Ehepartner haften nicht für voreheliche Schulden des andern. So steht es im Zivilgesetzbuch. Doch die Thurgauer Gemeinde Arbon foutiert sich ums Gesetz: «Sofern die Einkommensverhältnisse dies zulassen, sind bezogene Sozialhilfeleistungen im Rahmen der ehelichen Unterstützungspflicht zurückzubezahlen, auch bei Gütertrennung oder vorehelichen Schulden», meint Hans-Jürg Fenner, Leiter der Sozialen Dienste Arbon. Obschon rechtlich unhaltbar, setzt seine Behörde dieses Argument bei Geldrückforderungen ein. Beispielsweise bei der Familie Susanne und Arno Zessack. Es geht um 21'477 Franken; so viel hatte die damals allein stehende und arbeitslose dreifache Mutter Susanne zwischen 1994 und 1995 von der Gemeinde Arbon erhalten. Seit Wochen versucht das Sozialamt, diesen Betrag von ihr respektive ihrem heutigen Ehemann einzufordern.

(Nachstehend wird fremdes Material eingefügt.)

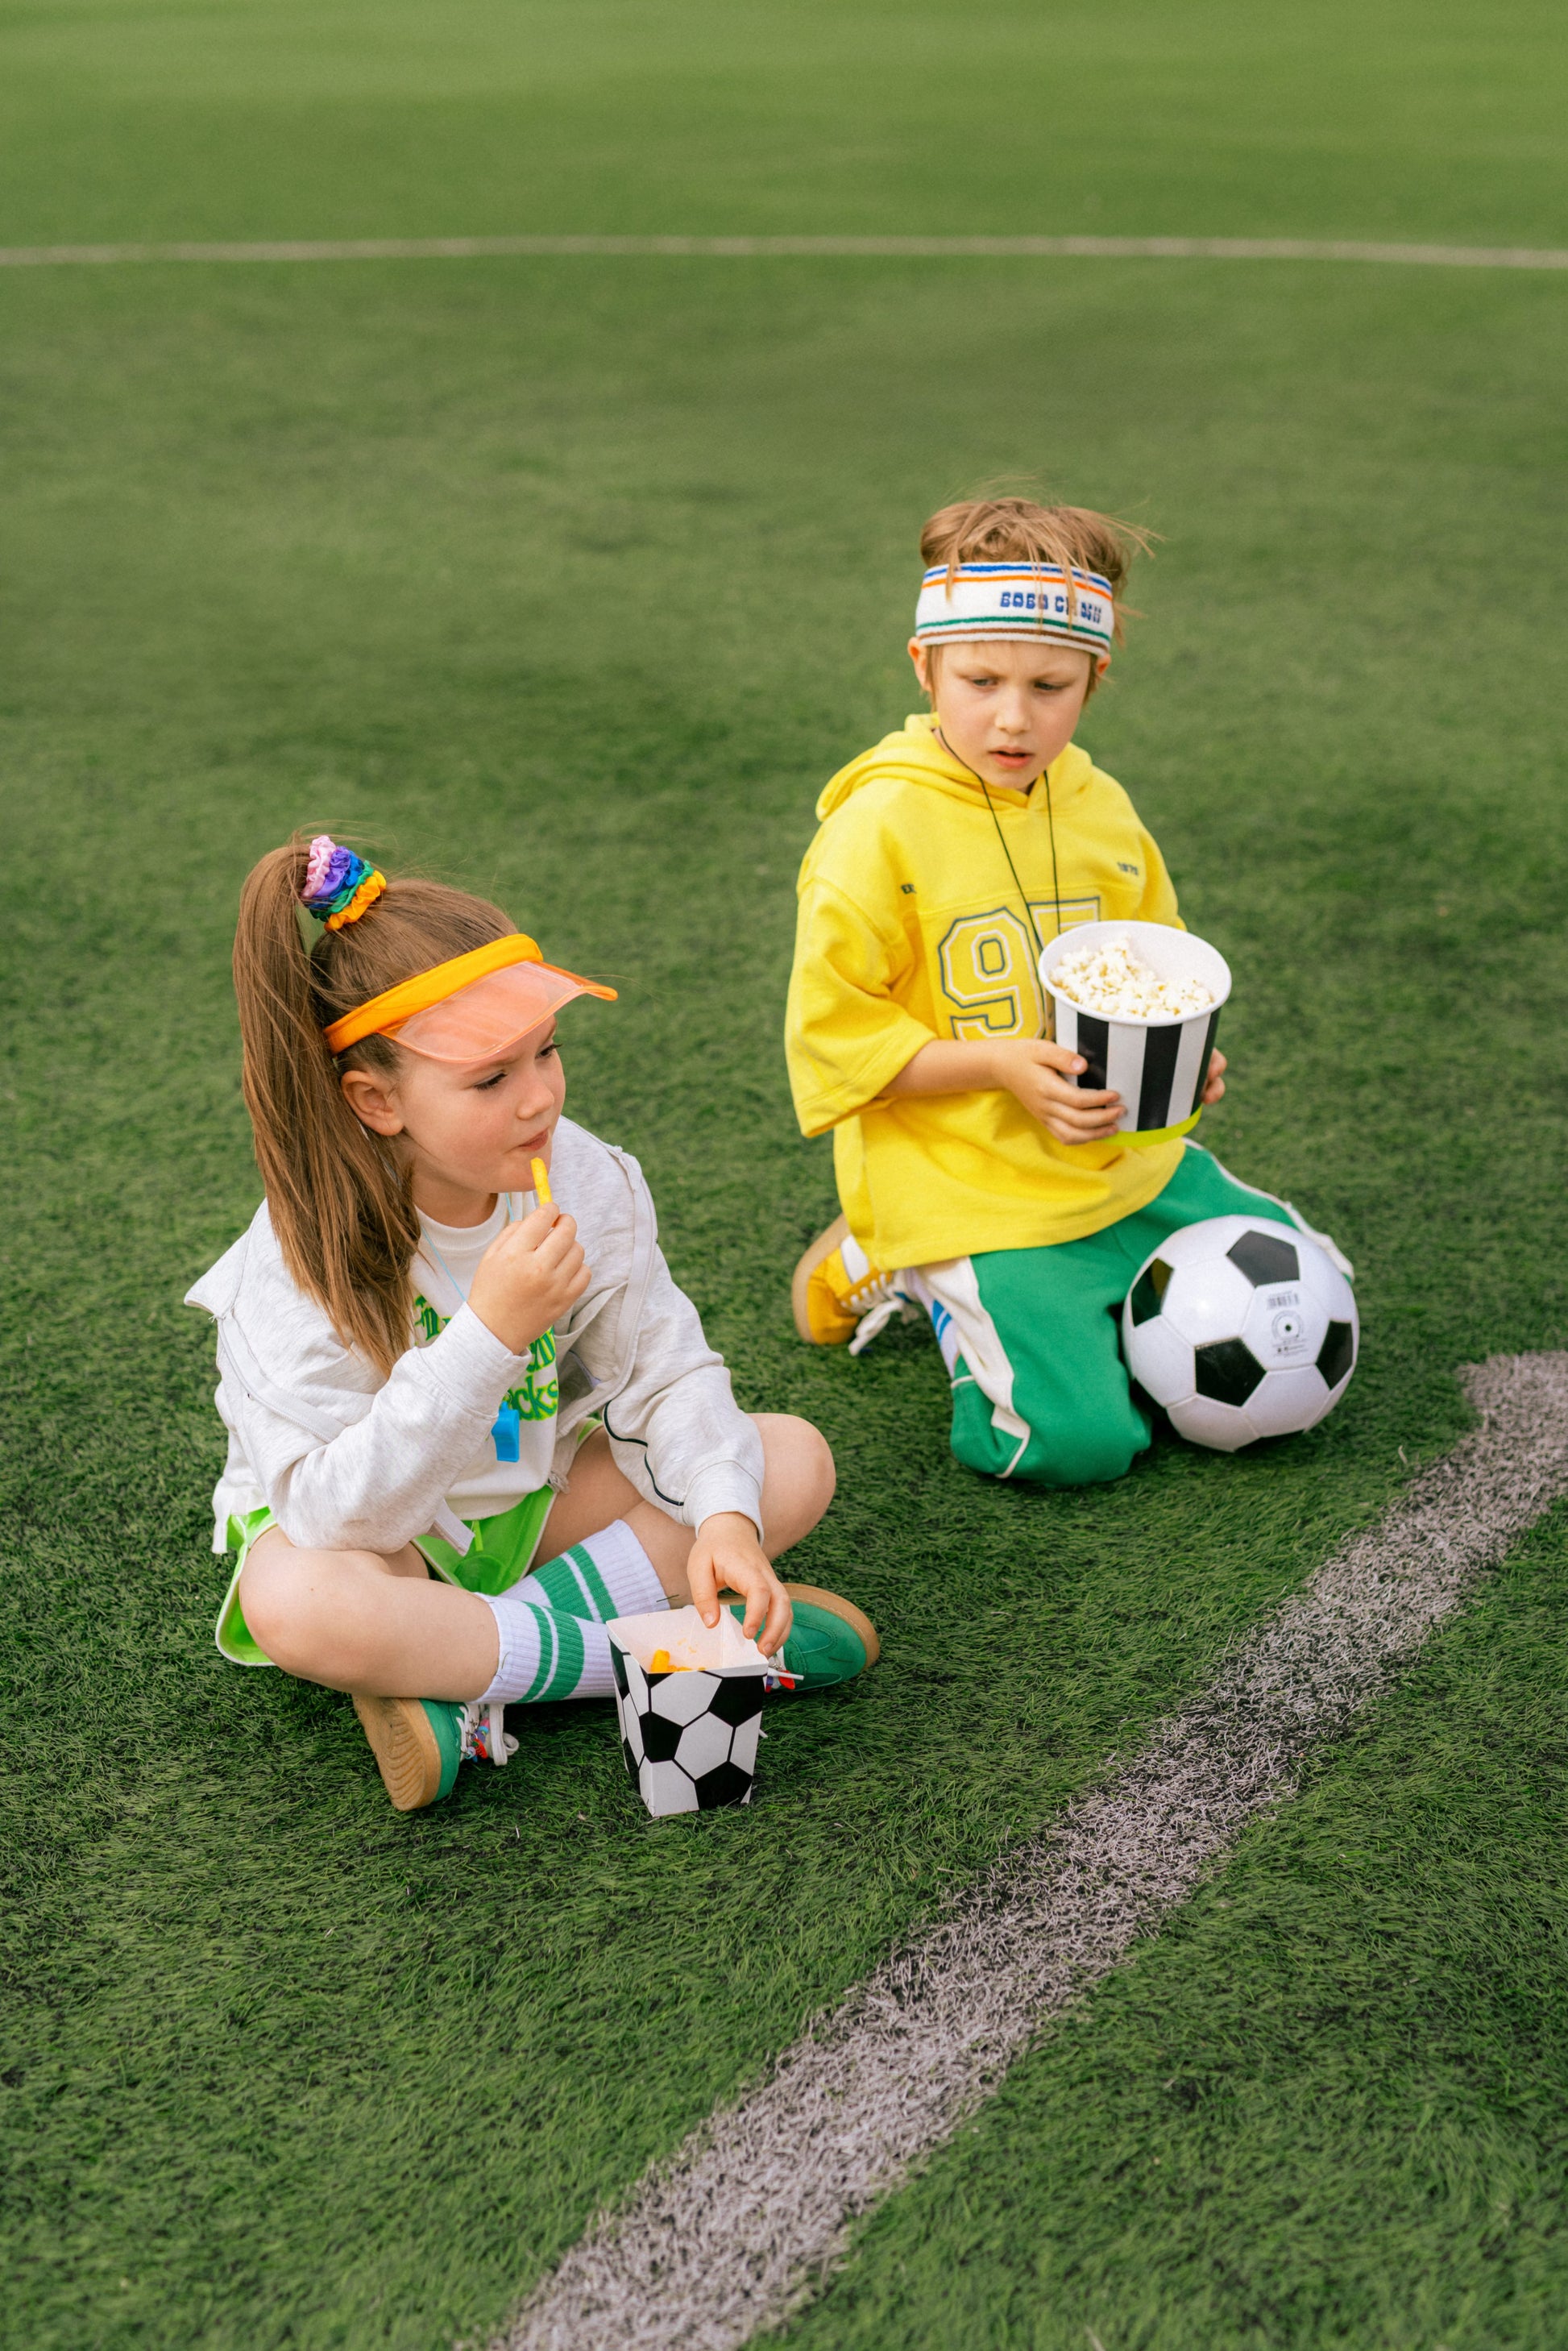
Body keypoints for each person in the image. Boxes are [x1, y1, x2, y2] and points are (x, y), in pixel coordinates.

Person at [188, 835, 876, 1812]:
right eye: (488, 1079)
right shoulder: (298, 1254)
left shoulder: (586, 1179)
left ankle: (461, 1670)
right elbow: (339, 1514)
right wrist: (490, 1333)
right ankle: (665, 1658)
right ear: (376, 1100)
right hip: (378, 1538)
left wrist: (722, 1512)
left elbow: (663, 1374)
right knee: (294, 1602)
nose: (540, 1097)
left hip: (528, 1503)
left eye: (544, 1051)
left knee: (788, 1460)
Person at [785, 496, 1349, 1486]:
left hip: (1116, 1157)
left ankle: (1065, 1289)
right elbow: (835, 1039)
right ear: (924, 667)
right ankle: (894, 1255)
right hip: (969, 1185)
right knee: (1072, 1446)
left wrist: (1188, 1050)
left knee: (1319, 1283)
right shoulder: (871, 833)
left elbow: (1158, 957)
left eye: (1049, 684)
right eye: (980, 679)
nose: (1013, 715)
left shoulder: (1098, 805)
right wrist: (1000, 1065)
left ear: (1093, 678)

«Ich finde das eine Frechheit»
Das Ehepaar wehrt sich, denn Susanne Zessack hat nach wie vor keine eigenen Einkünfte. Sie kümmert sich um ihren jüngsten Sohn und den Haushalt. Und für die vorehelichen Schulden kann ihr Ehegatte nicht in die Pflicht genommen werden. Doch das Amt beharrt auf Rückzahlung, droht gar mit einer Rückerstattungsverfügung. Dass die Behörde keine juristische Handhabe hat, das Geld einzutreiben, bestreitet Amtsleiter Hans-Jürg Fenner.

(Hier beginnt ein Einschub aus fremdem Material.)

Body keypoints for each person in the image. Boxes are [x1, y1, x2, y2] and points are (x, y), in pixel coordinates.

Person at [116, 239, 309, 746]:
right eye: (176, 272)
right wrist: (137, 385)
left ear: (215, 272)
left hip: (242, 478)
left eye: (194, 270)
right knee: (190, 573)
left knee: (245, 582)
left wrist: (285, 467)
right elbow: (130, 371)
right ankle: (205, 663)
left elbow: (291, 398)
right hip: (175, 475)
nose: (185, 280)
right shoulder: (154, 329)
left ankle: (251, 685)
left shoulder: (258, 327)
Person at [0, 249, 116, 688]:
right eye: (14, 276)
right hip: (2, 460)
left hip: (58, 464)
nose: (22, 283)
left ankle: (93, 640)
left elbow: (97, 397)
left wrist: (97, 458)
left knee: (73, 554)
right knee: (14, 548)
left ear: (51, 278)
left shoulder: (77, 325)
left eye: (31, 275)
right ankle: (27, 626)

Die Familie ist wohl nicht die einzige, die so drangsaliert wird: Im Herbst 2005 begann das Amt, die Rückerstattung von Sozialhilfeleistungen «systematisch zu bewirtschaften», wie es gegenüber dem Beobachter festhält. «Ich finde es eine Frechheit, dass das Amt ohne Rechtsgrundlage versucht, Leute so lange einzuschüchtern, bis sie bezahlen», ärgert sich Susanne Zessack über die Vorgehensweise. Davon will Sozialvorsteher Fenner nichts wissen: «Unser Ziel ist die Rückerstattung von Sozialhilfeleistungen, deshalb gehen wir direkt und offen auf unsere Klientschaft zu. Mit Einschüchterung hat das gar nichts zu tun.»